• **Texto de lectura**:
◇ ◇ ◇ ◇ ◇
“Estamos pagando más retenciones por harina o aceite que por poroto soja”

El campo argentino celebra un boom de exportaciones pero entre los industriales hay mucha preocupación por la primarización de las exportaciones. Esta campaña volvió a confirmar la tendencia: se paga más impuestos por generar valor agregado argentino antes que por la exportación del poroto de soja.

“En agosto de este año tuvimos récord de exportación de poroto de soja. Tenemos que tener el mismo derecho para el poroto como para la harina o el aceite de soja; hoy, cuando aplicamos el porcentaje (del derecho de exportación móvil), estamos pagando más retenciones por la harina o el aceite que por el poroto de soja. Eso es primarización; no es valor agregado“, disparó Miguel Acevedo, directivo de la compañía agroindustrial Aceitera General Deheza (AGD) y presidente de la Unión industrial Argentina (UIA), durante la Jornada Nacional del Agro (Jonagro 2019) organizada el jueves pasado (5/09) por Confederaciones Rurales Argentinas (CRA) en la Ciudad de Buenos Aires.

Es que en agosto se exportó 1.729.423 toneladas mientras que en el mismo mes del 2018 sólo habían sido 36.937 toneladas. El problema es que la mala política tributaria argentina está generando enormes distorsiones en la industria nacional, al punto tal que a un empresario le es más rentable exportar un poroto de soja antes que un litro de aceite porque la alícuota fija es del 18% + un factor móvil de 4 pesos por dólar FOB.
◇ ◇ ◇ ◇ ◇
• **Datos proporcionados**:
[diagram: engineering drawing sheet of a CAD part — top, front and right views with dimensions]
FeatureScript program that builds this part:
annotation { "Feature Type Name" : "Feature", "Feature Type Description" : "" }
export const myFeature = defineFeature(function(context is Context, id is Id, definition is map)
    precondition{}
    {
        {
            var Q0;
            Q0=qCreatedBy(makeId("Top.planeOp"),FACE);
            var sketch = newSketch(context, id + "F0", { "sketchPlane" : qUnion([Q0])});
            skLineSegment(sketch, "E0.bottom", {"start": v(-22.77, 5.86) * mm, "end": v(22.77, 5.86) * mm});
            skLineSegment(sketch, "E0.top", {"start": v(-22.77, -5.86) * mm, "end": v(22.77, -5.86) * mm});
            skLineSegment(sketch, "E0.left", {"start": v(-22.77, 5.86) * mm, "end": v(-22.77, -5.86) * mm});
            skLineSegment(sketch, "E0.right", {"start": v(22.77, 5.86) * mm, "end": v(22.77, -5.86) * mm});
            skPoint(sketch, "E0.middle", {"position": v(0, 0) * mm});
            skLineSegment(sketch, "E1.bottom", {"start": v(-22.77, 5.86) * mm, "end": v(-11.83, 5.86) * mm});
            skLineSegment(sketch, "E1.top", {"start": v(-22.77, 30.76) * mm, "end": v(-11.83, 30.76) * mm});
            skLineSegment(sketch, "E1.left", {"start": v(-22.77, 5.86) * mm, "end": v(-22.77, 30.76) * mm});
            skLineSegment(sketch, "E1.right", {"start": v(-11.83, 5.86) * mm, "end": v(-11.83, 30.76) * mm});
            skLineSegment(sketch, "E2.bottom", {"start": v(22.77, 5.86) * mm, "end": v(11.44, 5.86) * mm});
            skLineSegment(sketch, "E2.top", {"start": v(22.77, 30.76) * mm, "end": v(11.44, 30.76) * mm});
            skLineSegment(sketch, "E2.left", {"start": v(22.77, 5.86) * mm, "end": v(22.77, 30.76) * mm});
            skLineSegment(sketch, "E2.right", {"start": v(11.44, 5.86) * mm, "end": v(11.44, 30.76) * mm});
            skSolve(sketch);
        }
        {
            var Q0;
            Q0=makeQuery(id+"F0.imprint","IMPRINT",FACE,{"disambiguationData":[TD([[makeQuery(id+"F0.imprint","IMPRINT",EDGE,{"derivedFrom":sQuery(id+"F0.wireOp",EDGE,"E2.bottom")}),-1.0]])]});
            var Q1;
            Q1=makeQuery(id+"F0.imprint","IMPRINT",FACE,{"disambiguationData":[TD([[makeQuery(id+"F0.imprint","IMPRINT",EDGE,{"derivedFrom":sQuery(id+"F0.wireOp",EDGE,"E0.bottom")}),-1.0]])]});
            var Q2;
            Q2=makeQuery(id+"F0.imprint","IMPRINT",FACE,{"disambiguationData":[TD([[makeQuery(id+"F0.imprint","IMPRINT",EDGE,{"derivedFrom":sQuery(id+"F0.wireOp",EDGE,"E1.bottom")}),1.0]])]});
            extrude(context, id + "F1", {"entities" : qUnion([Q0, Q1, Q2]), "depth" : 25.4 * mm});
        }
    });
◇ ◇ ◇ ◇ ◇
• **Sobre el ejercicio**: Continúa la nota sobre las retenciones a la exportación de soja a partir de su última oración.

• **Resultado**:
 

Según el portal especializado Valor Soja, Acevedo aseguró que la industria aceitera argentina le brinda a los productores de soja “la oportunidad de no ser zafreros” porque cuenta “con 200 mercados de exportación”, mientras que el comercio de poroto de soja está concentrado en una sola nación: China. “Esto no es ir en contra del campo, sino darle más posibilidades al campo para que no tenga un solo comprador”.

El presidente de la UIA aseguró que la Argentina, tal como lleva a cabo Brasil hace décadas, debería diversificar aún más su matriz comercial al transformar harina de soja y maíz en proteínas cárnicas (carne aviar y porcina) destinadas a muchos mercados del orbe.

“El mercado de cacao representa casi 10.000 millones de dólares anuales y los principales exportadores son Costa de Marfil, Ghana, Nigeria y Camerún, mientras que las ventas externas de chocolates suman más de 26.000 millones de dólares por año y el mayor vendedor es la Unión Europea; ejemplos como estos hay muchos”, explicó.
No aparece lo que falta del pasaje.